------ PASSAGE FOR REVIEW

Twitch Network: Exploratory Data Analysis

Week 3 - Network Analytics

Published

December 10, 2025

Introduction

This exploratory data analysis examines the Twitch network dataset, focusing on node attributes of Twitch streamers. The dataset includes information about streamer activity, content type, viewership, and affiliate status.

Code
# Load required libraries
library(tidyverse)
library(ggplot2)
library(scales)
library(knitr)

# Set theme for plots
theme_set(theme_minimal())
Code
# Read the Twitch nodes data
twitch_nodes <- read_csv("../../../data/twitch/Twitch_nodes.csv")

# Display data structure
cat("Dataset dimensions:", nrow(twitch_nodes), "rows,", ncol(twitch_nodes), "columns\n")
Dataset dimensions: 7126 rows, 6 columns

Data Overview

The Twitch dataset contains information about streamers including: - ID: Streamer identifier - Days_active: Number of days the streamer has been active - Mature_content: Whether the channel contains mature content (TRUE/FALSE) - Views: Total number of views - Affiliate: Whether the streamer has affiliate status (TRUE/FALSE) - Channel_ID: Unique channel identifier

Code
# Create a summary table of data types
data_summary <- data.frame(
  Variable = names(twitch_nodes),
  Type = sapply(twitch_nodes, class),
  Missing = sapply(twitch_nodes, function(x) sum(is.na(x))),
  Unique = sapply(twitch_nodes, function(x) length(unique(x))),
  stringsAsFactors = FALSE,
  row.names = NULL
)

kable(data_summary, caption = "Data Structure Summary", row.names = FALSE)

------------
------ RECORDS

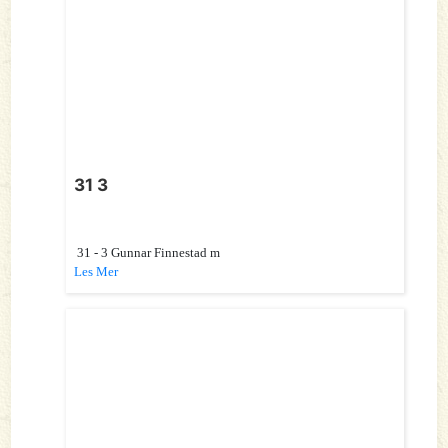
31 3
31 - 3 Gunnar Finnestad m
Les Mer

------------
------ RECORDS

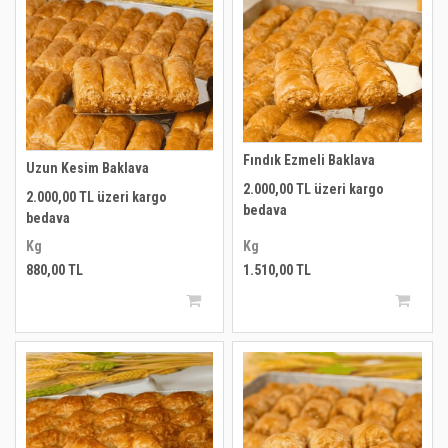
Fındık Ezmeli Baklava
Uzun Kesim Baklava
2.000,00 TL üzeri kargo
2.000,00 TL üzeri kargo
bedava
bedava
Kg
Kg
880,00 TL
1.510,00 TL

------------

* PROBLEMS TO WORK ON:
a - Copy the stretch of the Twitch network analysis from "This exploratory data" through "and affiliate status.", word for word.
b - Write the next part of the Twitch network analysis, picking up right after its last line.
The items have nothing to do with what you need to do here.

* ANSWERS IN ORDER:
a -
This exploratory data analysis examines the Twitch network dataset, focusing on node attributes of Twitch streamers. The dataset includes information about streamer activity, content type, viewership, and affiliate status.

b -
Data Structure Summary
Variable Type Missing Unique
ID numeric 0 7126
Days_active numeric 0 2565
Mature_content logical 0 2
Views numeric 0 5822
Affiliate logical 0 2
Channel_ID numeric 0 7126

Distribution Analysis

Views Distribution

Code
# Calculate summary statistics
views_summary <- twitch_nodes %>%
  summarise(
    Min = min(Views),
    Q1 = quantile(Views, 0.25),
    Median = median(Views),
    Mean = mean(Views),
    Q3 = quantile(Views, 0.75),
    Max = max(Views)
  )

kable(views_summary, caption = "Views Summary Statistics", format.args = list(big.mark = ","))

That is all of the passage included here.